The long-term price level should be falling due to productivity growth. The fiat money monopolists' grand concern about how far inflation is above zero is silly. Keeping the price level flat is still a massive form of theft out of the pockets of every net positive holder of the state-mandated currency (other than some of the first recipients of new infusions). This is because the price level not only should not be rising, it should not be flat either. Indeed, it should be falling, as it did in terms of gold before the replacement of real money with paper monopoly tickets issued by state cronies.
The creation and near universal spread of the image that as long as inflation is not too far above zero, everything is fine, is a massive delusion, which masks a truly mind-boggling embezzlement racket. Even if central banks did manage zero inflation, the fact that prices were not falling with ongoing economic progress would indicate the ongoing degree of currency depreciation relative to the progress of the real economy.
What is "currency depreciation?" In the case of fiat money systems, it is embezzlement of the savings of every single person all the time everywhere. Rather than steal particular pieces of money, treasuries, central banks, and their cronies steal portions of the value of all the money that exists (leaving it all where it is in cash and deposits), and divert it into their very own newly printed notes and newly infused magical deposit credits for Wall Street. No mere private bandit could ever dream of running and maintaining such a crime syndicate.

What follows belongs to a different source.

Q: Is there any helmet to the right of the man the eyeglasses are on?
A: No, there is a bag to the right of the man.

What's the defense? A couple of possibilities. Own tangible assets (buildings, metals) and minimize holdings of fiat currency. Another—commonly adopted in the US, but not necessarily recommended—is to be in debt. Currency depreciation harms those with positive net cash and benefits those with negative net cash (the devaluation of a negative creates a double-negative and therefore a positive). No wonder there are so many in debt. Saving in fiat money is punished.